___ Data records ___
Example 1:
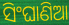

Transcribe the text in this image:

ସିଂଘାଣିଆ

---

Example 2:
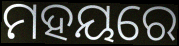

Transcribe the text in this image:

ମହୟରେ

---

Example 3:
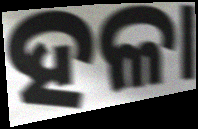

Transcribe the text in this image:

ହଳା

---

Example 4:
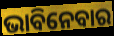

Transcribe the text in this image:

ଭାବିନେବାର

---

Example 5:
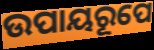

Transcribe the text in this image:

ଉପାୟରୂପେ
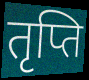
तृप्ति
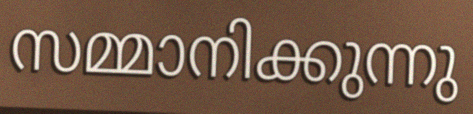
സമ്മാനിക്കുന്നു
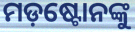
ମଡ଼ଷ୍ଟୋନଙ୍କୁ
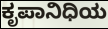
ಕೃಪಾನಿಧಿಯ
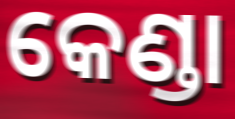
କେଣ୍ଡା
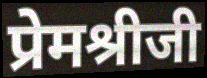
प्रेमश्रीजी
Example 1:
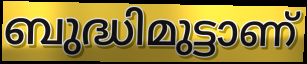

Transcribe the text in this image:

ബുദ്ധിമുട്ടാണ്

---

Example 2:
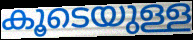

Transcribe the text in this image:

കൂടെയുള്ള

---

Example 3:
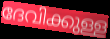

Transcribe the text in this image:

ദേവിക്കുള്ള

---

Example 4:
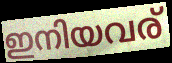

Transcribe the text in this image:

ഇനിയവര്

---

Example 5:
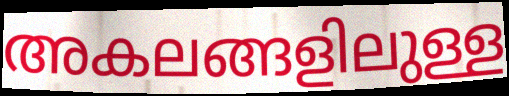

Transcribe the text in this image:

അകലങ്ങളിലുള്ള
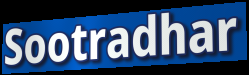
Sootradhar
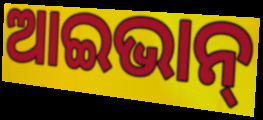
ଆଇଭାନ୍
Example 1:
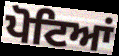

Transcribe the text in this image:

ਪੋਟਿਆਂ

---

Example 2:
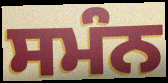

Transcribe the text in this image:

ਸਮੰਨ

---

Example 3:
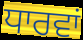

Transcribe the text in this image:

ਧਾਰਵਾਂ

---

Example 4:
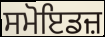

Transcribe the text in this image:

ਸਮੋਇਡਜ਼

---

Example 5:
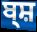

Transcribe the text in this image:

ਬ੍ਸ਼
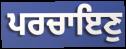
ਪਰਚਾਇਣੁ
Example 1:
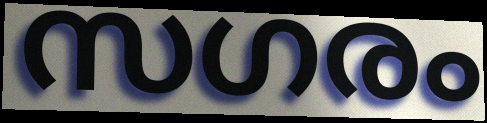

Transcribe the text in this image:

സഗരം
___
* Task requirements
In your copy of the entries above, leave out the pictures and keep every word exact.

* Response to this task
Example 1:

Transcribe the text in this image:

ସିଂଘାଣିଆ

---

Example 2:

Transcribe the text in this image:

ମହୟରେ

---

Example 3:

Transcribe the text in this image:

ହଳା

---

Example 4:

Transcribe the text in this image:

ଭାବିନେବାର

---

Example 5:

Transcribe the text in this image:

ଉପାୟରୂପେ
तृप्ति
സമ്മാനിക്കുന്നു
ମଡ଼ଷ୍ଟୋନଙ୍କୁ
ಕೃಪಾನಿಧಿಯ
କେଣ୍ଡା
प्रेमश्रीजी
Example 1:

Transcribe the text in this image:

ബുദ്ധിമുട്ടാണ്

---

Example 2:

Transcribe the text in this image:

കൂടെയുള്ള

---

Example 3:

Transcribe the text in this image:

ദേവിക്കുള്ള

---

Example 4:

Transcribe the text in this image:

ഇനിയവര്

---

Example 5:

Transcribe the text in this image:

അകലങ്ങളിലുള്ള
Sootradhar
ଆଇଭାନ୍
Example 1:

Transcribe the text in this image:

ਪੋਟਿਆਂ

---

Example 2:

Transcribe the text in this image:

ਸਮੰਨ

---

Example 3:

Transcribe the text in this image:

ਧਾਰਵਾਂ

---

Example 4:

Transcribe the text in this image:

ਸਮੋਇਡਜ਼

---

Example 5:

Transcribe the text in this image:

ਬ੍ਸ਼
ਪਰਚਾਇਣੁ
Example 1:

Transcribe the text in this image:

സഗരം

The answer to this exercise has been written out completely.